HA - power glitch could kill two devices I guess - I’ve seen PCs blow even though UPS protected - albeit with really dodgy power grids in Africa!

How remote Australia. Central AUS.
Are the locations these devices are in cooled. As in less than 25 deg c

So when the power goes down what happens to the temp in the locations??

We know that central Australia goes way over 45 deg C.

But yes i agree with [elvisimprsntr]

Get a good UPS and look at HA.

Some Netgate devices also come with the option for a M.2 ssd. Would this maybe be a more tolerant option than the eMMC? I also had a recent failing eMMC on a 6100 (with ZFS).

Edit: found some answers about SSD here: Netgate 6100 base or max? Logging and eMMC longevity?

Hi @Jaybird3043 welcome to the forum :grinning:. Very sorry to hear about your 6100. Yes the SSD option is worth it. Only a little more $$$ €€€ and it’s replaceable. eMMC is not and the unit is worthless if it fails. So SSD option is basically a kind of insurance.
I’m still running 2100 with 128GB SSD, very nice.

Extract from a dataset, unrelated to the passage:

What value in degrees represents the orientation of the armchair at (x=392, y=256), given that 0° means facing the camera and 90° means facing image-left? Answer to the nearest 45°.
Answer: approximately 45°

Hi @CableDude, thank you for your insights! I agree that it is a nice insurance and will definitely add it to my next device.

1 Like

I could probably add to the discussion to, I’ve had the best success using just standard off the shelf computer hardware. I’ve operated a HP Thin Client in a Hot + Humid shed in North Queensland for the last 3 years with now hardware failures - No Air-Con or AC. An SSD with cooling fan for airflow and a system that has adequate heat-sink paste is more than capable of running in hot environments.

I wouldn’t want to run a fanless system though in remote Australia (The like of Mt Isa/Julia Creek) - My thoughts are Airflow is important when there’s no AC available.

Given that all media will fail at some point and so one just has to make a plan for when that happens, is there any real world experience on making the boot media fault tolerant via mirroring in ZFS or otherwise?

I had tried using USB sticks for very simple low-write configs (primarily since a non-skilled user at a remote site can easily swap out to a cloned backup stick) but even premium sticks failed regularly so am looking for a balance between reliability, cost and recovery from failures without skilled intervention.

1 Like

This would be very nice.